● **TASK DIRECTIONS**
Whenever a line below holds the word "friendly", copy that line.
+++ DATA EXTRACT +++
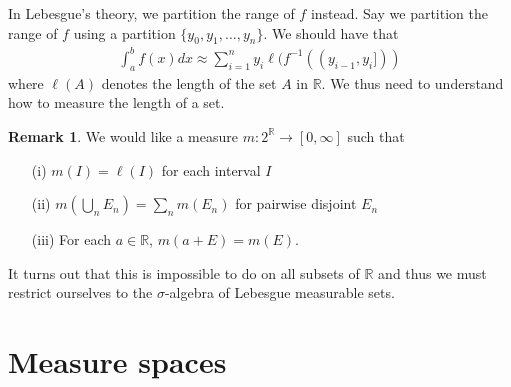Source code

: \documentclass[11pt]{amsart}
\theoremstyle{definition}
\newtheorem{remark}[theorem]{Remark}
\numberwithin{equation}{section}
\begin{document}
In Lebesgue's theory, we partition the range of $f$ instead. Say we partition the range of $f$ using a partition $\{y_0,y_1,\ldots,y_n\}$. We should have that
\begin{align*}
    \int_a^bf(x)dx\approx\sum_{i=1}^ny_i\ell(f^{-1}((y_{i-1},y_i]))
\end{align*}
where $\ell(A)$ denotes the length of the set $A$ in $\mathbb R$. We thus need to understand how to measure the length of a set.
\begin{remark}
    We would like a measure $m:2^\mathbb R\to[0,\infty]$ such that
    \begin{enumerate}
        \item [(i)] $m(I)=\ell(I)$ for each interval $I$
        \item [(ii)] $m(\bigcup_n E_n)=\sum_n m(E_n)$ for pairwise disjoint $E_n$
        \item [(iii)] For each $a\in\mathbb R$, $m(a+E)=m(E)$.
    \end{enumerate}
    It turns out that this is impossible to do on all subsets of $\mathbb R$ and thus we must restrict ourselves to the $\sigma$-algebra of Lebesgue measurable sets.
\end{remark}
\newpage
\section{Measure spaces}
\end{document}
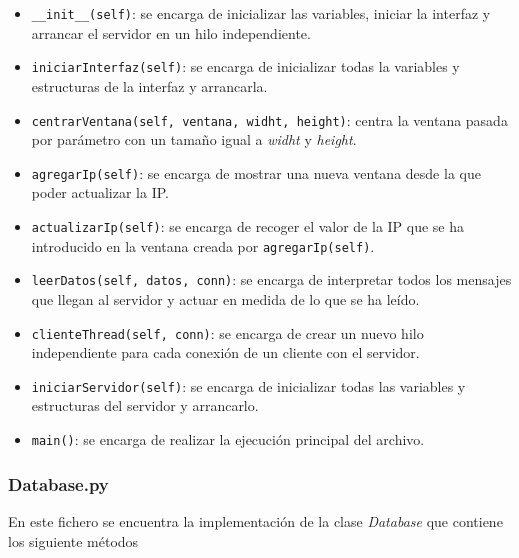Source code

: \begin{itemize}
	\item \verb|__init__(self)|: se encarga de inicializar las variables, iniciar la interfaz y arrancar el servidor en un hilo independiente.
	\item \verb|iniciarInterfaz(self)|: se encarga de inicializar todas la variables y estructuras de la interfaz y arrancarla.
	\item \verb|centrarVentana(self, ventana, widht, height)|: centra la ventana pasada por parámetro con un tamaño igual a \textit{widht} y \textit{height}.
	\item \verb|agregarIp(self)|: se encarga de mostrar una nueva ventana desde la que poder actualizar la IP.
	\item \verb|actualizarIp(self)|: se encarga de recoger el valor de la IP que se ha introducido en la ventana creada por \verb|agregarIp(self)|.
	\item \verb|leerDatos(self, datos, conn)|: se encarga de interpretar todos los mensajes que llegan al servidor y actuar en medida de lo que se ha leído.
	\item \verb|clienteThread(self, conn)|: se encarga de crear un nuevo hilo independiente para cada conexión de un cliente con el servidor.
	\item \verb|iniciarServidor(self)|: se encarga de inicializar todas las variables y estructuras del servidor y arrancarlo.
	\item \verb|main()|: se encarga de realizar la ejecución principal del archivo.
\end{itemize}

\subsubsection{Database.py}

En este fichero se encuentra la implementación de la clase \textit{Database} que contiene los siguiente métodos

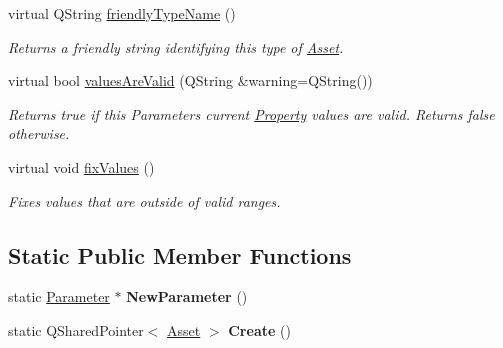 \begin{DoxyCompactItemize}
\item 
virtual Q\-String \hyperlink{class_picto_1_1_choice_parameter_aa2ad97d4bfaabfebab1b641e661efe18}{friendly\-Type\-Name} ()
\begin{DoxyCompactList}\small\item\em Returns a friendly string identifying this type of \hyperlink{class_picto_1_1_asset}{Asset}. \end{DoxyCompactList}\item 
virtual bool \hyperlink{class_picto_1_1_choice_parameter_af928dab27c206f9eccac7d99a1c5d3f4}{values\-Are\-Valid} (Q\-String \&warning=Q\-String())
\begin{DoxyCompactList}\small\item\em Returns true if this Parameters current \hyperlink{class_picto_1_1_property}{Property} values are valid. Returns false otherwise. \end{DoxyCompactList}\item 
virtual void \hyperlink{class_picto_1_1_choice_parameter_ae9deed2f21ce6f781244f8593b76f949}{fix\-Values} ()
\begin{DoxyCompactList}\small\item\em Fixes values that are outside of valid ranges. \end{DoxyCompactList}\end{DoxyCompactItemize}
\subsection*{Static Public Member Functions}
\begin{DoxyCompactItemize}
\item 
\hypertarget{class_picto_1_1_choice_parameter_a14bed28b0968bbfb3ae8460ef742ec7f}{static \hyperlink{class_picto_1_1_parameter}{Parameter} $\ast$ {\bfseries New\-Parameter} ()}\label{class_picto_1_1_choice_parameter_a14bed28b0968bbfb3ae8460ef742ec7f}

\item 
\hypertarget{class_picto_1_1_choice_parameter_acc4d411cda87c2e2b4d6655354c369c2}{static Q\-Shared\-Pointer$<$ \hyperlink{class_picto_1_1_asset}{Asset} $>$ {\bfseries Create} ()}\label{class_picto_1_1_choice_parameter_acc4d411cda87c2e2b4d6655354c369c2}

\end{DoxyCompactItemize}
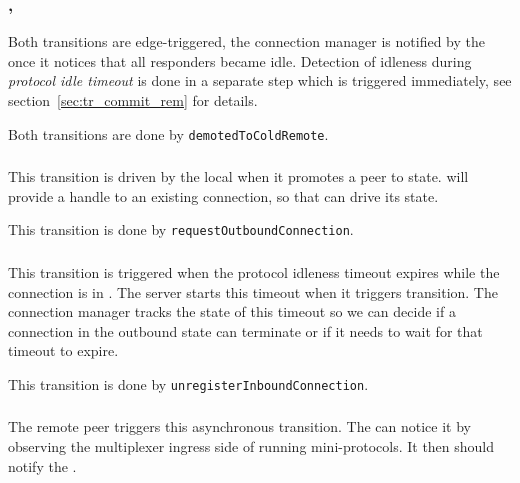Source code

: \subsubsection{\DemotedToColdUniRem{}, \DemotedToColdDupRem{}}
Both transitions are edge-triggered, the connection manager is notified by the
\inbgov{} once it notices that all responders became idle. Detection of
idleness during \textit{protocol idle timeout} is done in a separate step which
is triggered immediately, see section~\ref{sec:tr_commit_rem} for details.

\begin{detail}
  Both transitions are done by \texttt{demotedToColdRemote}.
\end{detail}


\subsubsection{\PromotedToWarmDupLoc{}}
This transition is driven by the local \ptopgov{} when it promotes a \cold{} peer
to \warm{} state. \connmngr{} will provide a handle to an existing connection, so that
\ptopgov{} can drive its state.

\begin{detail}
This transition is done by \texttt{requestOutboundConnection}.
\end{detail}


\subsubsection{\TimeoutExpired{}}
This transition is triggered when the protocol idleness timeout expires while
the connection is in \OutboundStateDupTau{}. The server starts this timeout
when it triggers \DemotedToColdAnyRem{} transition. The connection manager
tracks the state of this timeout so we can decide if a connection in the outbound
state can terminate or if it needs to wait for that timeout to expire.

\begin{detail}
  This transition is done by \texttt{unregisterInboundConnection}.
\end{detail}


\subsubsection{\PromotedToWarmDupRem{}}
The remote peer triggers this asynchronous transition.  The \inbgov{}
can notice it by observing the multiplexer ingress side of running mini-protocols.
It then should notify the \connmngr{}.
+++
● **REPLY**
virtual Q\-String \hyperlink{class_picto_1_1_choice_parameter_aa2ad97d4bfaabfebab1b641e661efe18}{friendly\-Type\-Name} ()
\begin{DoxyCompactList}\small\item\em Returns a friendly string identifying this type of \hyperlink{class_picto_1_1_asset}{Asset}. \end{DoxyCompactList}\item 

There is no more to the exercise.